Au-delà de la musique, Tony Bennett s’est toujours exprimé sous son vrai nom, Anthony Benedetto, dans un autre domaine artistique : la peinture. Passionné par l’art depuis l’enfance, il en a fait une pratique quotidienne, y compris en tournée. Ses œuvres ont été réunies dans son premier livre, What My Heart Has Seen, publié en 1996.
Son travail pictural a été exposé dans plusieurs institutions et musées. Une toile représentant David Hockney fait partie de la collection permanente du Butler Institute of American Art, et certaines de ses œuvres sont conservées au National Arts Club ainsi qu’au Smithsonian’s American Art Museum. Il a également été sollicité pour des projets liés au Kentucky Derby et aux Nations unies. Enfin, ses peintures ont souvent servi à des campagnes de collecte de fonds de l’American Cancer Society, notamment sous forme de cartes de vœux.

Jusqu’au bout, Tony Bennett est resté un homme de travail et de discipline. Dans les années 2010, il enchaîne les concerts et noue une collaboration remarquée avec Lady Gaga. Mais en 2017, un diagnostic de maladie d’Alzheimer change la donne. L’information reste d’abord privée, et le chanteur continue comme il peut à monter sur scène. En 2021, cependant, malgré une voix toujours solide et une mémoire musicale intacte, son état physique ne lui permet plus de suivre le rythme des tournées.

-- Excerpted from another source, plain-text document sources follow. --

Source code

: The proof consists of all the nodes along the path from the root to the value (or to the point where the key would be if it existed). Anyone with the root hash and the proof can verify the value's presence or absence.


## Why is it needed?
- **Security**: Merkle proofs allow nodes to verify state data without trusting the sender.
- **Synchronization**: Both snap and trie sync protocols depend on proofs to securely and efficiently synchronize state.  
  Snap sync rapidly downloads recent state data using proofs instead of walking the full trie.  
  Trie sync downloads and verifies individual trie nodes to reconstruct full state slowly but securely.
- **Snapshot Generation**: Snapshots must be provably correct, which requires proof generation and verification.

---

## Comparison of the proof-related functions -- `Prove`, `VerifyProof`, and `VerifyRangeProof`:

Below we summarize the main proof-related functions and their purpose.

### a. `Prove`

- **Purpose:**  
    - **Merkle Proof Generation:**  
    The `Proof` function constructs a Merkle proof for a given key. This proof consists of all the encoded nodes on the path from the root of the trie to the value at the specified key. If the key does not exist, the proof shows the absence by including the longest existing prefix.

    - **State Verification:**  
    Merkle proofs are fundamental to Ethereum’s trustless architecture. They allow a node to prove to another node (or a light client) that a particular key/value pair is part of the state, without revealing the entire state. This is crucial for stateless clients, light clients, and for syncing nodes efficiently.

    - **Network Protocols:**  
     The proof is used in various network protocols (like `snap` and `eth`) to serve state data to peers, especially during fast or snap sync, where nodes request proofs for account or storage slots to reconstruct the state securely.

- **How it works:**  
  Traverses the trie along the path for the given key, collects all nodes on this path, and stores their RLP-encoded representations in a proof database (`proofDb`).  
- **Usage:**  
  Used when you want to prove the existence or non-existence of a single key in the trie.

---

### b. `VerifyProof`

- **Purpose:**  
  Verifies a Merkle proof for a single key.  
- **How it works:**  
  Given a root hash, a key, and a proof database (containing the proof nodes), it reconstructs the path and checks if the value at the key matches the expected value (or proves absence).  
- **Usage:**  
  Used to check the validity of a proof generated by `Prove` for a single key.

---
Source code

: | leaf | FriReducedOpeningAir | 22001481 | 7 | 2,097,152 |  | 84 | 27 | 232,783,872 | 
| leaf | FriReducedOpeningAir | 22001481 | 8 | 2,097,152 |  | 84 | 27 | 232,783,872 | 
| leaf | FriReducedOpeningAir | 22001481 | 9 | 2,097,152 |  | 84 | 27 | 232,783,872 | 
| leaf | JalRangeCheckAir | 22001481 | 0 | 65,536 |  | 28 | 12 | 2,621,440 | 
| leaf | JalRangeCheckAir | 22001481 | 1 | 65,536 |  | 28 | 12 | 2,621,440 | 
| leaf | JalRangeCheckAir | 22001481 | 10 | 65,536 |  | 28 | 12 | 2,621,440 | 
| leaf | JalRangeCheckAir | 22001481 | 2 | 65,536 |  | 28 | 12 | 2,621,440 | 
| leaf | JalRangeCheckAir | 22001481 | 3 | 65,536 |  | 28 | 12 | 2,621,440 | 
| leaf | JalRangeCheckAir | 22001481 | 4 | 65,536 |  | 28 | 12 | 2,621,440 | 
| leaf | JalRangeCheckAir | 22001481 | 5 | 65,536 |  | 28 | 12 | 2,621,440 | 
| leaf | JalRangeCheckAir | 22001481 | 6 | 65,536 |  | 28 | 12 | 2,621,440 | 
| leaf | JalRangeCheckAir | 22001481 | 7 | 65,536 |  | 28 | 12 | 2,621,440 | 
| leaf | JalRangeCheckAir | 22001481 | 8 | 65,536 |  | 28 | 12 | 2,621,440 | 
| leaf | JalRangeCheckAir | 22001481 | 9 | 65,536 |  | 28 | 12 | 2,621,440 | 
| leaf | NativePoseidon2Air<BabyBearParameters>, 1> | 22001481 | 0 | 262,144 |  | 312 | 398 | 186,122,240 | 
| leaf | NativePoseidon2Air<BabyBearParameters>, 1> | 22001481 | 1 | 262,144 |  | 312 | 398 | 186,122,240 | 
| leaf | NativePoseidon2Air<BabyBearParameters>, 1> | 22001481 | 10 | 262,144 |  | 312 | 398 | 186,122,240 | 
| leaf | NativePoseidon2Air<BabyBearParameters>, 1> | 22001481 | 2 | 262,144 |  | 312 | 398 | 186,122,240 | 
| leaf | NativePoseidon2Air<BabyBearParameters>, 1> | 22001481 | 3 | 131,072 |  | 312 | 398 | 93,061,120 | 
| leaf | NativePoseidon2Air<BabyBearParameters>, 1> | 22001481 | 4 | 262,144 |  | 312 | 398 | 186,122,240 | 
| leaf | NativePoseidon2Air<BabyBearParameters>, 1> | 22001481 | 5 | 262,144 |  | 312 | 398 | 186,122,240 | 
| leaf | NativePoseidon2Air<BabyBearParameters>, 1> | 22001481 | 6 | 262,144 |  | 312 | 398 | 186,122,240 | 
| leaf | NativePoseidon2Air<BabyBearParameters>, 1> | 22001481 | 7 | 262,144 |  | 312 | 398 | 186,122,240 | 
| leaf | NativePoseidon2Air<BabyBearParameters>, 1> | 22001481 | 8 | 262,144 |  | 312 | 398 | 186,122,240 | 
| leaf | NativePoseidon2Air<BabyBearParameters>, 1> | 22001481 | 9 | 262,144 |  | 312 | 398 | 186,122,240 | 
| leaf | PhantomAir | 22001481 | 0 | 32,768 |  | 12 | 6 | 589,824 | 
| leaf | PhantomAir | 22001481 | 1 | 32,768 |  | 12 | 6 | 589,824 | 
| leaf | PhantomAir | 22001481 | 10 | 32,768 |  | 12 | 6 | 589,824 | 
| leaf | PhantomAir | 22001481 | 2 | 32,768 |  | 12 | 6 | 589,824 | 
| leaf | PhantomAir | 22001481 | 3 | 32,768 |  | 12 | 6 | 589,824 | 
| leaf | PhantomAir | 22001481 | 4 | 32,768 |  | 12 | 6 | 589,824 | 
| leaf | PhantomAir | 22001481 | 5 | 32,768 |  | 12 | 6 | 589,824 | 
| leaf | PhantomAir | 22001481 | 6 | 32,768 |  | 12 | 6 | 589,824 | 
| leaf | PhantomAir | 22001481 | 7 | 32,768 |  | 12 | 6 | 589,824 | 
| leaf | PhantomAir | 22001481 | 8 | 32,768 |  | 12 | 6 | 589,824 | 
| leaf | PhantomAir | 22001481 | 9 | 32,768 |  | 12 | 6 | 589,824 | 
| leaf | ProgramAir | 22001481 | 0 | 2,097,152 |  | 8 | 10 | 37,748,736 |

Cette année-là, sa maladie devient publique et son fils Danny annonce la fin des concerts. Il explique qu’il s’agit d’une décision difficile, car son père reste un interprète capable, mais qu’elle répond aux recommandations des médecins. Après sa retraite, Bennett continue pourtant à répéter trois fois par semaine. Une manière, selon Danny, de rester fidèle à l’exigence qui a guidé toute sa vie : travailler sans relâche, encore et encore, comme on prépare une grande scène.